### MATERIAL TO PROCESS
[Start of Attachment]

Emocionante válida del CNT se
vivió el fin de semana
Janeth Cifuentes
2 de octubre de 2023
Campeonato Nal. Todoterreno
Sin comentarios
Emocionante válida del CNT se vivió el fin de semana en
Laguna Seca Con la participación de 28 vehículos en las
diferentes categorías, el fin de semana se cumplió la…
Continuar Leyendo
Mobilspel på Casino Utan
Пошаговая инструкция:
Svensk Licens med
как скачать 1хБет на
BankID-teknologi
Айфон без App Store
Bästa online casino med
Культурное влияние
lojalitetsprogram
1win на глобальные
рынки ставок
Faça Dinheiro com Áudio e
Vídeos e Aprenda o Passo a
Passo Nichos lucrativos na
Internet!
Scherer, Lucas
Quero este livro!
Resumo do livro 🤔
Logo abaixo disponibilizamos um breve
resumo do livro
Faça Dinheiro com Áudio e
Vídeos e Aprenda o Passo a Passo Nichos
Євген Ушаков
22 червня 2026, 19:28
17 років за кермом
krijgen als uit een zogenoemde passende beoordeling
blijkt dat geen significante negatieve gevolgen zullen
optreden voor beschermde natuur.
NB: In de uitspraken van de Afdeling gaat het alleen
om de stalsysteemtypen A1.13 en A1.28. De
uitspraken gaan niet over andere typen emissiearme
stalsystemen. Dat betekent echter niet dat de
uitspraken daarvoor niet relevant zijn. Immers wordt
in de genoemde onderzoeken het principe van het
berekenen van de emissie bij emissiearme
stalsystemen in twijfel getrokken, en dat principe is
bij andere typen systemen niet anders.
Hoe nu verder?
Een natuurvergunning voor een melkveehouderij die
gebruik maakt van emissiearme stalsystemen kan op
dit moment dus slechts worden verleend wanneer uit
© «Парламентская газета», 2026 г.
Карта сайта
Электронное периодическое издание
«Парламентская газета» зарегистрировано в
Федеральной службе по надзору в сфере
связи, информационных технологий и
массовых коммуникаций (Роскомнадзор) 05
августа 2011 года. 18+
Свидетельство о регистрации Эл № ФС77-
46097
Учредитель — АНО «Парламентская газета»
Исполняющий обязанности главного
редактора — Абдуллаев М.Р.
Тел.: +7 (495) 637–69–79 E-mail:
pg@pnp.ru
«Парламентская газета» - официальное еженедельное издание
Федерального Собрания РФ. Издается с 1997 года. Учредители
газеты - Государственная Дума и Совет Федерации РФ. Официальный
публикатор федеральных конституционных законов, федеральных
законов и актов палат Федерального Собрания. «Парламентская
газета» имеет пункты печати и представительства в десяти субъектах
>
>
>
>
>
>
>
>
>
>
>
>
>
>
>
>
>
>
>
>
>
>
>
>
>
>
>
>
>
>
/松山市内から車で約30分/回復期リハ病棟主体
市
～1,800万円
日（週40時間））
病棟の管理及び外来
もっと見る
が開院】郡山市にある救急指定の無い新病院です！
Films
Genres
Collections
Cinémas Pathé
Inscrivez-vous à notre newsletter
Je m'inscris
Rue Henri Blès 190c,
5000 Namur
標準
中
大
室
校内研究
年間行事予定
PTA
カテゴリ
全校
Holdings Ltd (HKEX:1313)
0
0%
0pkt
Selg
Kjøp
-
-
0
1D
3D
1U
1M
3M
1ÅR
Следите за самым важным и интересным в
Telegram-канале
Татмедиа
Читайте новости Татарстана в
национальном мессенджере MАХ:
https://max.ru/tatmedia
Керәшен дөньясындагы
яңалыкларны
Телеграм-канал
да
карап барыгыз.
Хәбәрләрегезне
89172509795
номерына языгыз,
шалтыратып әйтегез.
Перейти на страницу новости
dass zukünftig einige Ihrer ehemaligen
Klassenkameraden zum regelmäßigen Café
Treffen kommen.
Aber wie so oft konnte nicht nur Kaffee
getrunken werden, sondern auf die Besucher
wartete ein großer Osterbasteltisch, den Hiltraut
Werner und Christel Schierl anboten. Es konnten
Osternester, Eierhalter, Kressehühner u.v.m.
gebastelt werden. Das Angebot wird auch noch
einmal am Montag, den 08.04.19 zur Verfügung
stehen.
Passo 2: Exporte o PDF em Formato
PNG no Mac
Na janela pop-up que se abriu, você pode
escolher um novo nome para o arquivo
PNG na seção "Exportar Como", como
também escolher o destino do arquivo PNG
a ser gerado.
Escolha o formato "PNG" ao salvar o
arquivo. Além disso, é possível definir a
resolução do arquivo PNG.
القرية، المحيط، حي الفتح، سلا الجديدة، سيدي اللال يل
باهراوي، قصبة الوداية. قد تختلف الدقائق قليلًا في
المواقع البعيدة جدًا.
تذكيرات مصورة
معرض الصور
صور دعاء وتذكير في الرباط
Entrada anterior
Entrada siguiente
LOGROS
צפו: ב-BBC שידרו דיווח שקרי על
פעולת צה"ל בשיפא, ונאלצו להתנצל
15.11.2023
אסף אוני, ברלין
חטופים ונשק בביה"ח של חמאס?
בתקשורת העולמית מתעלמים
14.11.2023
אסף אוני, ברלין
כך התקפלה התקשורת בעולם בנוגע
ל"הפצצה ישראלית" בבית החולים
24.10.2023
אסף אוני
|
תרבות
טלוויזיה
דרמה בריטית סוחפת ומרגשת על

[End of Attachment]

### ACTIVITY
Copy out every line of text in all the records above without changing anything.

### ANSWER TO THIS TASK
Emocionante válida del CNT se
vivió el fin de semana
Janeth Cifuentes
2 de octubre de 2023
Campeonato Nal. Todoterreno
Sin comentarios
Emocionante válida del CNT se vivió el fin de semana en
Laguna Seca Con la participación de 28 vehículos en las
diferentes categorías, el fin de semana se cumplió la…
Continuar Leyendo
Mobilspel på Casino Utan
Пошаговая инструкция:
Svensk Licens med
как скачать 1хБет на
BankID-teknologi
Айфон без App Store
Bästa online casino med
Культурное влияние
lojalitetsprogram
1win на глобальные
рынки ставок
Faça Dinheiro com Áudio e
Vídeos e Aprenda o Passo a
Passo Nichos lucrativos na
Internet!
Scherer, Lucas
Quero este livro!
Resumo do livro 🤔
Logo abaixo disponibilizamos um breve
resumo do livro
Faça Dinheiro com Áudio e
Vídeos e Aprenda o Passo a Passo Nichos
Євген Ушаков
22 червня 2026, 19:28
17 років за кермом
krijgen als uit een zogenoemde passende beoordeling
blijkt dat geen significante negatieve gevolgen zullen
optreden voor beschermde natuur.
NB: In de uitspraken van de Afdeling gaat het alleen
om de stalsysteemtypen A1.13 en A1.28. De
uitspraken gaan niet over andere typen emissiearme
stalsystemen. Dat betekent echter niet dat de
uitspraken daarvoor niet relevant zijn. Immers wordt
in de genoemde onderzoeken het principe van het
berekenen van de emissie bij emissiearme
stalsystemen in twijfel getrokken, en dat principe is
bij andere typen systemen niet anders.
Hoe nu verder?
Een natuurvergunning voor een melkveehouderij die
gebruik maakt van emissiearme stalsystemen kan op
dit moment dus slechts worden verleend wanneer uit
© «Парламентская газета», 2026 г.
Карта сайта
Электронное периодическое издание
«Парламентская газета» зарегистрировано в
Федеральной службе по надзору в сфере
связи, информационных технологий и
массовых коммуникаций (Роскомнадзор) 05
августа 2011 года. 18+
Свидетельство о регистрации Эл № ФС77-
46097
Учредитель — АНО «Парламентская газета»
Исполняющий обязанности главного
редактора — Абдуллаев М.Р.
Тел.: +7 (495) 637–69–79 E-mail:
pg@pnp.ru
«Парламентская газета» - официальное еженедельное издание
Федерального Собрания РФ. Издается с 1997 года. Учредители
газеты - Государственная Дума и Совет Федерации РФ. Официальный
публикатор федеральных конституционных законов, федеральных
законов и актов палат Федерального Собрания. «Парламентская
газета» имеет пункты печати и представительства в десяти субъектах
>
>
>
>
>
>
>
>
>
>
>
>
>
>
>
>
>
>
>
>
>
>
>
>
>
>
>
>
>
>
/松山市内から車で約30分/回復期リハ病棟主体
市
～1,800万円
日（週40時間））
病棟の管理及び外来
もっと見る
が開院】郡山市にある救急指定の無い新病院です！
Films
Genres
Collections
Cinémas Pathé
Inscrivez-vous à notre newsletter
Je m'inscris
Rue Henri Blès 190c,
5000 Namur
標準
中
大
室
校内研究
年間行事予定
PTA
カテゴリ
全校
Holdings Ltd (HKEX:1313)
0
0%
0pkt
Selg
Kjøp
-
-
0
1D
3D
1U
1M
3M
1ÅR
Следите за самым важным и интересным в
Telegram-канале
Татмедиа
Читайте новости Татарстана в
национальном мессенджере MАХ:
https://max.ru/tatmedia
Керәшен дөньясындагы
яңалыкларны
Телеграм-канал
да
карап барыгыз.
Хәбәрләрегезне
89172509795
номерына языгыз,
шалтыратып әйтегез.
Перейти на страницу новости
dass zukünftig einige Ihrer ehemaligen
Klassenkameraden zum regelmäßigen Café
Treffen kommen.
Aber wie so oft konnte nicht nur Kaffee
getrunken werden, sondern auf die Besucher
wartete ein großer Osterbasteltisch, den Hiltraut
Werner und Christel Schierl anboten. Es konnten
Osternester, Eierhalter, Kressehühner u.v.m.
gebastelt werden. Das Angebot wird auch noch
einmal am Montag, den 08.04.19 zur Verfügung
stehen.
Passo 2: Exporte o PDF em Formato
PNG no Mac
Na janela pop-up que se abriu, você pode
escolher um novo nome para o arquivo
PNG na seção "Exportar Como", como
também escolher o destino do arquivo PNG
a ser gerado.
Escolha o formato "PNG" ao salvar o
arquivo. Além disso, é possível definir a
resolução do arquivo PNG.
القرية، المحيط، حي الفتح، سلا الجديدة، سيدي اللال يل
باهراوي، قصبة الوداية. قد تختلف الدقائق قليلًا في
المواقع البعيدة جدًا.
تذكيرات مصورة
معرض الصور
صور دعاء وتذكير في الرباط
Entrada anterior
Entrada siguiente
LOGROS
צפו: ב-BBC שידרו דיווח שקרי על
פעולת צה"ל בשיפא, ונאלצו להתנצל
15.11.2023
אסף אוני, ברלין
חטופים ונשק בביה"ח של חמאס?
בתקשורת העולמית מתעלמים
14.11.2023
אסף אוני, ברלין
כך התקפלה התקשורת בעולם בנוגע
ל"הפצצה ישראלית" בבית החולים
24.10.2023
אסף אוני
|
תרבות
טלוויזיה
דרמה בריטית סוחפת ומרגשת על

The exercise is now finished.